- Job A -
Can you rewrite the paragraph in the excerpt on apparatus 700 below that begins "In specification implementation, in an embodiment, the apparatus 700" as a short bulleted list that keeps its main facts?
- Job B -
In the excerpt on apparatus 700 below, what two kinds of memory does memory 730 include in one embodiment?
- Job C -
Can you sum up the excerpt on apparatus 700 below in two sentences?

- Passage to read -

%%

Alternatively, the memory may be integrated with the processor.
[0348] The memory 730 is configured to store application program
code for performing the solutions of this application, and
execution of the application program code is controlled by the
processor 710. The processor 710 is configured to execute
application code stored in the memory 730, to implement the data
transmission method provided in the foregoing embodiments of this
application.
[0349] Alternatively, in an embodiment of this application, the
processor 710 may also implement the processing-related functions
in the transmission method provided in the foregoing embodiments of
this application, and the communications interface is responsible
for communication with other devices or communications networks.
This is not specifically limited in the embodiments of this
application.
[0350] In specification implementation, in an embodiment, the
processor 710 may include one or more CPUs.
[0351] In specification implementation, in an embodiment, the
apparatus 700 may include a plurality of processors. Each of these
processors may be a single-core (single-CPU) processor, or may be a
multi-core (multi-CPU) processor. Herein, the processor may be one
or more devices, circuits, and/or processing cores used for
processing data (for example, a computer program instruction).
[0352] The processor 710 is configured to determine a target
transport block size based on configuration information, where the
configuration information corresponds to a first bandwidth
resource, the configuration information includes at least one of
the following: at least one resource element quantity and a
modulation and coding scheme MCS table, and the first bandwidth
resource is some of resources in a system bandwidth; and the
transceiver 720 is configured to transmit data on the first
bandwidth resource based on the target transport block size.
[0353] It should be understood that the apparatus 700 may be
specifically the communications device in the foregoing method
embodiment, and may be configured to implement each operation
and/or process corresponding to the communications device in the
foregoing method embodiment. In one embodiment, the memory 730
includes a read-only memory and a random access memory, and provide
an instruction and data to the processor. A part of the memory may
further include a non-volatile random access memory. For example,
the memory may further store information of a device type. The
processor 710 may be configured to execute the instruction stored
in the memory, and when the processor 710 executes the instruction
stored in the memory, the processor 710 is configured to perform
each operation and/or process corresponding to the terminal device
in the foregoing method embodiment.
[0354] A person of ordinary skill in the art may be aware that, in
combination with the examples described in the embodiments
disclosed in this specification, units and algorithm operations may
be implemented by electronic hardware or a combination of computer
software and electronic hardware. Whether the functions are
performed by hardware or software depends on particular
applications and design constraint conditions of the technical
solutions. A person skilled in the art may use different methods to
implement the described functions for each particular application,
but it should not be considered that the implementation goes beyond
the scope of this application.
[0355] It may be clearly understood by a person skilled in the art
that, for the purpose of convenient and brief description, for a
detailed working process of the foregoing system, apparatus, and
unit, refer to a corresponding process in the foregoing method
embodiments, and details are not described herein again.
[0356] In the several embodiments provided in this application, it
should be understood that the disclosed system, apparatus, and
method may be implemented in other manners. For example, the
described apparatus embodiment is merely an example. For example,
the unit division is merely logical function division and may be
other division in one embodiment. For example, a plurality of units
or components may be combined or integrated into another system, or
some features may be ignored or not performed. In addition, the
displayed or discussed mutual couplings or direct couplings or
communication connections may be implemented by using some
interfaces. The indirect couplings or communication connections
between the apparatuses or units may be implemented in electronic,
mechanical, or other forms.

%%

- Data listing -
%%

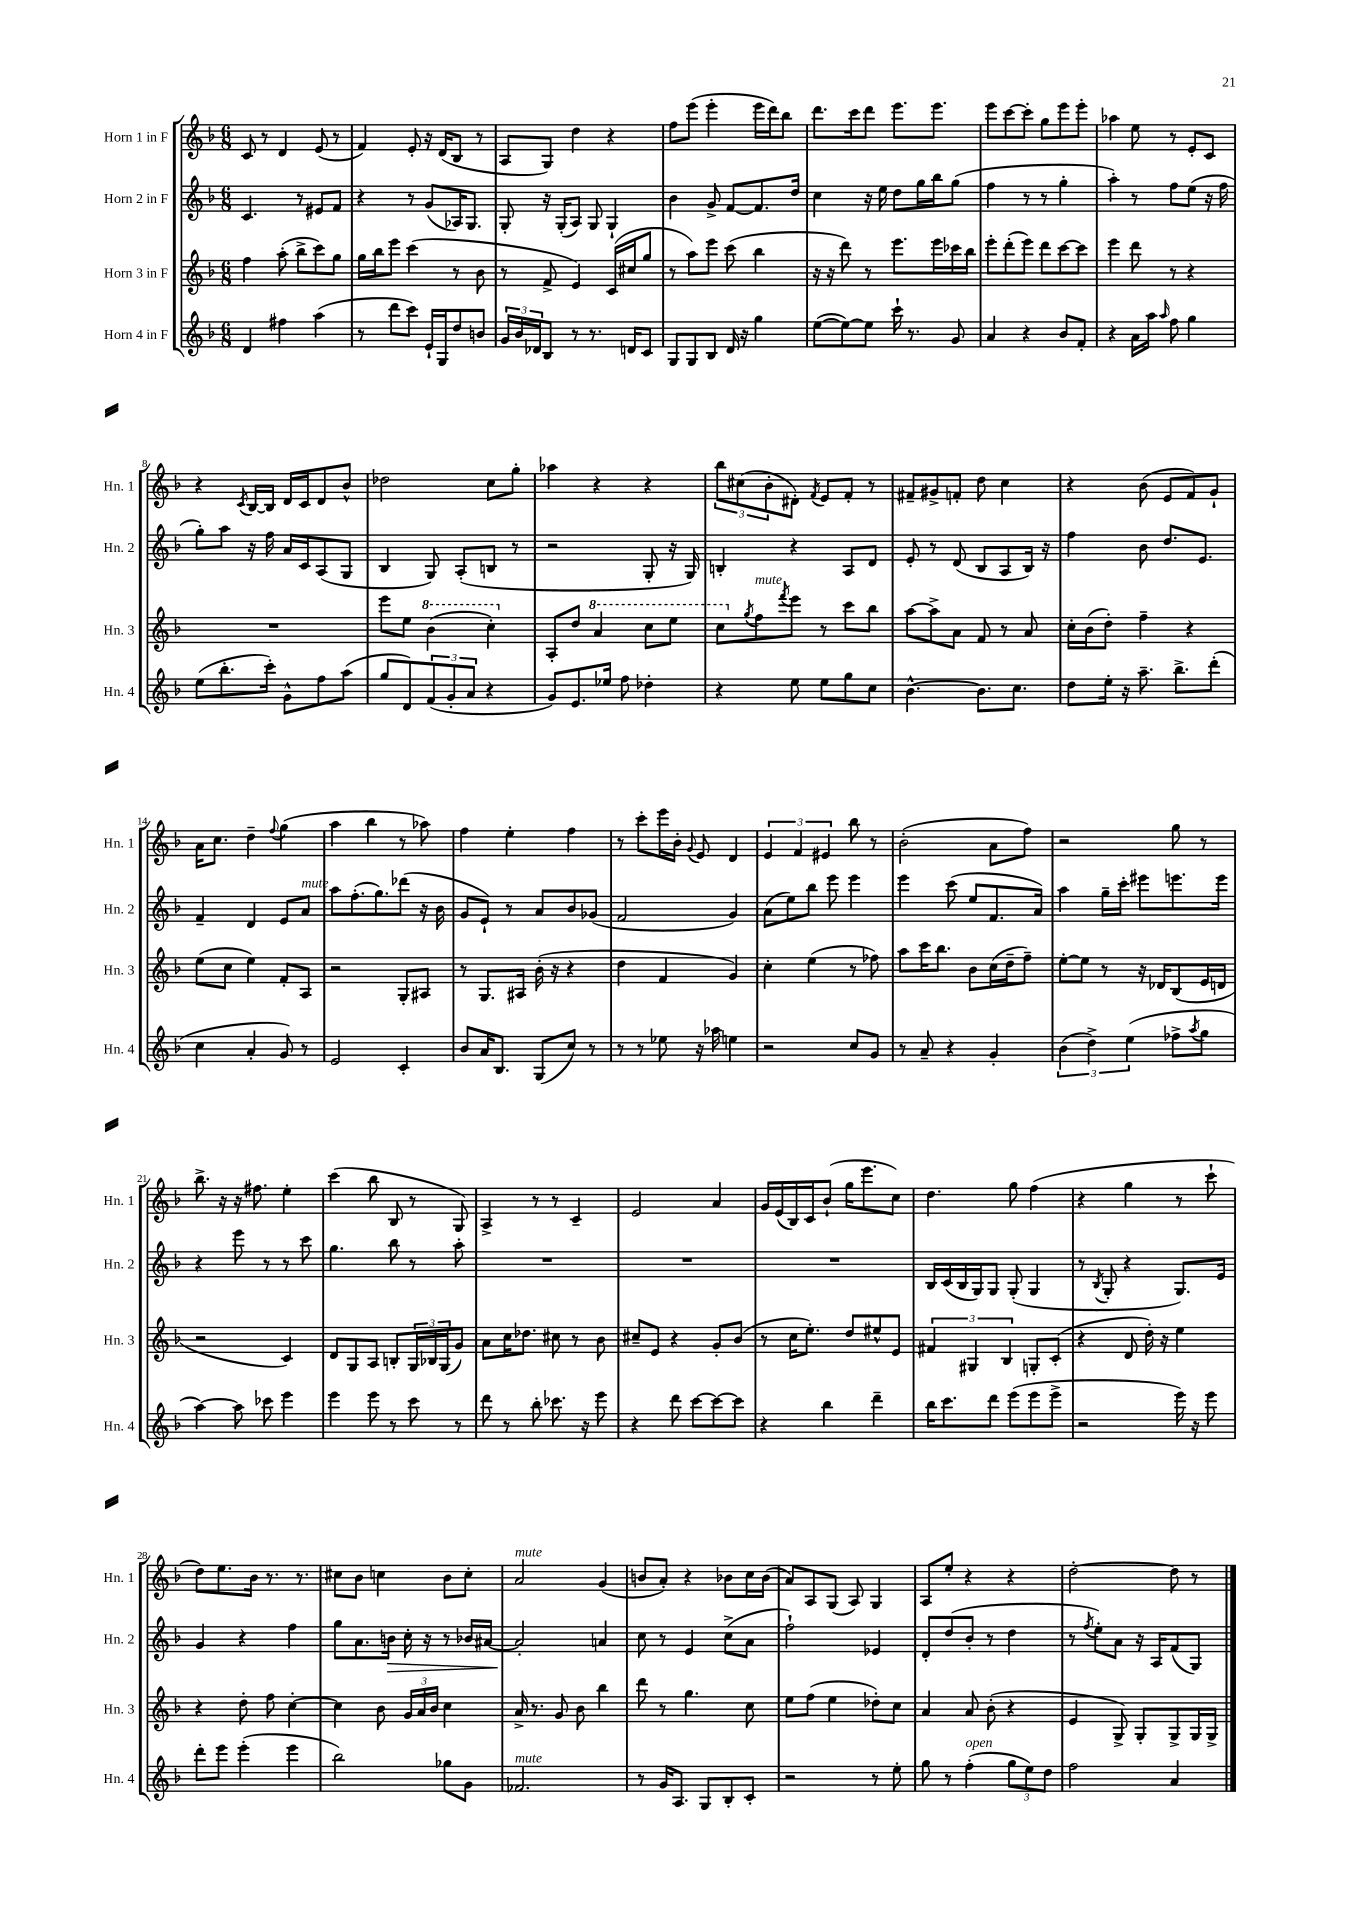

**kern	**kern	**kern	**kern
*staff4	*staff3	*staff2	*staff1
*clefG2	*clefG2	*clefG2	*clefG2
*k[b-]	*k[b-]	*k[b-]	*k[b-]
*M6/8	*M6/8	*M6/8	*M6/8
4d	4ff	4.c	8c
.	.	.	8r
4ff#	(8aa'	.	4d
.	8bb-^	8r	.
(4aa	8ccc)	8e#	(8e
.	8gg	8f	8r
=	=	=	=
8r	16gg	4r	4f)
.	16bb-	.	.
8ddd	8eee	.	.
8ccc)	(4ccc	8r	8e'
16e`	.	(8g	16r
16G	.	.	(16d
8dd	8r	16A-)	8B-
.	.	8.G	.
8b	8b-	.	8r
=	=	=	=
24g	8r	8G'	8A
24b-	.	.	.
24d-	.	.	.
8B-	8f^	16r	8G)
.	.	(16G'	.
8r	4e)	8A)	4dd
8.r	.	8G	.
.	(16c	4G`	4r
16d	16cc#	.	.
8c	8gg	.	.
=	=	=	=
8G	8r	4b-	8ff
8G	8aa)	.	(8eee
8B-	8eee	8g^	4eee'
16d	(8ccc	[8f	.
16r	.	.	.
4gg	4bb-	8.f]	16eee
.	.	.	16ddd)
.	.	.	8bb-
.	.	16dd	.
=	=	=	=
([8ee	16r	4cc	8.ddd
.	16r	.	.
8ee_)	8ddd)	.	.
.	.	.	16ccc
8ee]	8r	16r	8ddd
.	.	16ee	.
16ccc`	8.eee	8dd	8.eee
8.r	.	.	.
.	.	16gg	.
.	16eee	16bb-	8.eee
8g	16ccc-	(8gg	.
.	16bb-	.	.
=	=	=	=
4a	8eee'	4ff	8eee
.	(8ddd'	.	[8ccc
4r	8eee)	8r	8ccc']
.	8ddd	8r	8gg
8b-	[8ccc	4gg'	8eee
8f'	8ccc]	.	8eee'
=	=	=	=
4r	4eee	4aa')	4aa-
16a	8ddd	8r	8ee
16aa	.	.	.
16qqaa	.	.	.
8ff	8r	8ff	8r
4gg	4r	(8ee	8e'
.	.	16r	8c
.	.	16ff	.
=	=	=	=
(8ee	2.r	8gg')	4r
8.bb-'	.	8aa	.
.	.	.	8qc
.	.	16r	[16B-
16ccc')	.	16ff	16B-]
8g^^	.	16a	16d
.	.	16c	16c
8ff	.	(8A	8d
(8aa	.	8G	8b-^^
=	=	=	=
8gg	8eee	4B-	2dd-
8d)	8ee	.	.
(12f	(4bb-	8G)	.
12g'	.	.	.
.	.	(8A'	.
12a	.	.	.
4r	4ccc')	8B	8cc
.	.	8r	8gg'
=	=	=	=
8g)	8A'	2r	4aa-
8.e	8dd	.	.
.	4aa	.	4r
16ee-	.	.	.
8ff	.	.	.
4dd-'	8ccc	8G'	4r
.	8eee	16r	.
.	.	16G)	.
=	=	=	=
4r	8ccc	4B'	12bb-
.	.	.	(12cc#
.	8qgg	.	.
.	8ff	.	.
.	.	.	12b-'
.	8qfff	.	.
8ee	8eee	4r	8d#')
.	.	.	8qf
8ee	8r	.	8e
8gg	8ccc	8A	8f'
8cc	8bb-	8d	8r
=	=	=	=
[4.b-^^	[8aa	8e'	8f#~
.	8aa^]	8r	8g#^
.	8a	(8d	8f'
8.b-]	8f	8B-	8dd
.	8r	8A	4cc
8.cc	.	.	.
.	8a	16B-)	.
.	.	16r	.
=	=	=	=
8dd	16cc'	4ff	4r
.	(16b-	.	.
16ee'	8dd')	.	.
16r	.	.	.
8.aa~	4ff~	8b-	(8b-
.	.	8.dd	8e
8.bb-^	.	.	.
.	4r	.	8f)
.	.	8.e	.
(8ddd'	.	.	8g`
=	=	=	=
4cc	(8ee	4f~	16a
.	.	.	8.cc
.	8cc	.	.
4a'	4ee)	4d	4dd~
.	.	.	8qqff
8g)	8f'	8e	(4gg
8r	8A	8a	.
=	=	=	=
2e	2r	8aa	4aa
.	.	(8.ff'	.
.	.	.	4bb-
.	.	8.gg)	.
4c'	8G'	(8ddd-	8r
.	8A#	16r	8aa-)
.	.	16b-	.
=	=	=	=
8b-	8r	8g	4ff
16a	8.G	8e`)	.
8.B-	.	.	.
.	.	8r	4ee'
.	16A#	.	.
(8G	(16b-'	8a	.
.	16r	.	.
8cc)	4r	8b-	4ff
8r	.	(8g-	.
=	=	=	=
8r	4dd	2f	8r
8r	.	.	8ccc'
8ee-	4f	.	16eee
.	.	.	16b-'
.	.	.	8qqg
16r	.	.	8e
16aa-	.	.	.
4ee	4g)	4g)	4d
=	=	=	=
2r	4cc'	(8a	6e
.	.	8ee)	.
.	.	.	6f
.	(4ee	8bb-	.
.	.	.	6e#
.	.	8eee	.
8cc	8r	4eee	8bb-
8g	8ff-)	.	8r
=	=	=	=
8r	8aa	4eee	(2b-'
8a~	16ccc	.	.
.	8.bb-	.	.
4r	.	(8ccc	.
.	8b-	8ee	.
4g'	(16cc	8.f	8a
.	16dd~	.	.
.	8ff~)	.	8ff)
.	.	16a)	.
=	=	=	=
(6b-	[8ee'	4aa	2r
.	8ee]	.	.
6dd^)	.	.	.
.	8r	16gg~	.
.	.	16ccc'	.
(6ee	.	.	.
.	16r	8eee#	.
.	16d-	.	.
8ff-^	(8B-	8.eee	8gg
8qaa	.	.	.
8gg	16e	.	8r
.	16d	16eee	.
=	=	=	=
[4aa)	2r	4r	8.bb-^
.	.	.	16r
8aa]	.	8eee	16r
.	.	.	8.ff#
8ccc-	.	8r	.
4eee	4c)	8r	4ee'
.	.	8ccc	.
=	=	=	=
4eee	8d	4.gg	(4ccc
.	8G	.	.
8eee	8A	.	8bb-
8r	8B'	8bb-	8B-
8ccc	24G	8r	8r
.	24B-	.	.
.	(24G	.	.
8r	8g)	8aa'	8G)
=	=	=	=
8ddd	8a	2.r	4A^
8r	16cc	.	.
.	8.dd-	.	.
8bb-'	.	.	8r
8.ccc-	8cc#	.	8r
.	8r	.	4c~
16r	.	.	.
8eee	8b-	.	.
=	=	=	=
4r	8cc#~	2.r	2e
.	8e	.	.
8ddd	4r	.	.
[8ccc	.	.	.
8ccc_	8g'	.	4a
8ccc]	(8b-	.	.
=	=	=	=
4r	8r	2.r	16g
.	.	.	(16e
.	16cc	.	16B-)
.	8.ee')	.	16c
4bb-	.	.	(8b-`
.	8dd	.	16gg
.	.	.	8.eee
4ddd~	8ee#^^	.	.
.	8e	.	8cc)
=	=	=	=
16bb-	6f#	16B-	4.dd
8.ccc	.	(16c	.
.	.	16B-	.
.	6G#	.	.
.	.	16G)	.
8ddd	.	8G	.
.	6B-	.	.
(8eee	.	(8G'	8gg
8eee	8G'	4G	(4ff
8eee^	(8c'	.	.
=	=	=	=
2r	4r	8r	4r
.	.	8qB-	.
.	.	8G'	.
.	8d	4r	4gg
.	16dd')	.	.
.	16r	.	.
16eee)	4ee	8.G)	8r
16r	.	.	.
8eee	.	.	8ccc`
.	.	16e	.
=	=	=	=
8ddd'	4r	4g	8dd)
8eee	.	.	8.ee
(4eee'	8dd'	4r	.
.	.	.	16b-
.	8ff	.	8.r
4eee	[4cc'	4ff	.
.	.	.	8.r
=	=	=	=
2bb-)	4cc]	8gg	8cc#
.	.	8.a	8b-
.	8b-	.	4cc
.	.	16b	.
.	24g	16cc'	.
.	24a	.	.
.	.	16r	.
.	24b-	.	.
8gg-	4cc	8r	8b-
8g	.	16b-	8cc'
.	.	[16a#	.
=	=	=	=
2.f-	16a^	2a#']	2a
.	8.r	.	.
.	8g	.	.
.	8b-	.	.
.	4bb-	4a	(4g
=	=	=	=
8r	8ddd	8cc	8b
16g	8r	8r	8a')
8.A	.	.	.
.	4.gg	4e	4r
8G	.	.	.
8B-'	.	(8cc^	8b-
8c'	8cc	8a	16cc
.	.	.	(16b-
=	=	=	=
2r	8ee	2ff`)	8a)
.	(8ff	.	8A
.	4ee	.	(8G
.	.	.	8A)
8r	8dd-')	4e-	4G
8ee'	8cc	.	.
=	=	=	=
8gg	4a	8d'	8A
8r	.	(8dd	8ee'
(4ff'	8a	8b-'	4r
.	(8b-'	8r	.
12gg	4r	4dd	4r
12ee)	.	.	.
12dd	.	.	.
=	=	=	=
2ff	4e	8r	[2dd'
.	.	8qff	.
.	.	8ee')	.
.	8G^)	8a	.
.	8G'	16r	.
.	.	16A	.
4a	8G^	(8f	8dd]
.	16G	8G)	8r
.	16G^	.	.
==	==	==	==
*-	*-	*-	*-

%%

- Full output A -
- Apparatus 700 may include a plurality of processors.
- Each processor may be single-core (single-CPU) or multi-core (multi-CPU).
- A processor here may be one or more devices, circuits, and/or processing cores used for processing data, such as a computer program instruction.

- Full output B -
A read-only memory and a random access memory.

- Full output C -
In apparatus 700, processor 710 executes application code stored in memory 730 to implement a data transmission method: it determines a target transport block size from configuration information corresponding to a first bandwidth resource, and transceiver 720 transmits data on that resource based on that size. The described units and algorithm operations may be implemented by electronic hardware or a combination of computer software and electronic hardware, and the disclosed system, apparatus, and method may be implemented in other manners.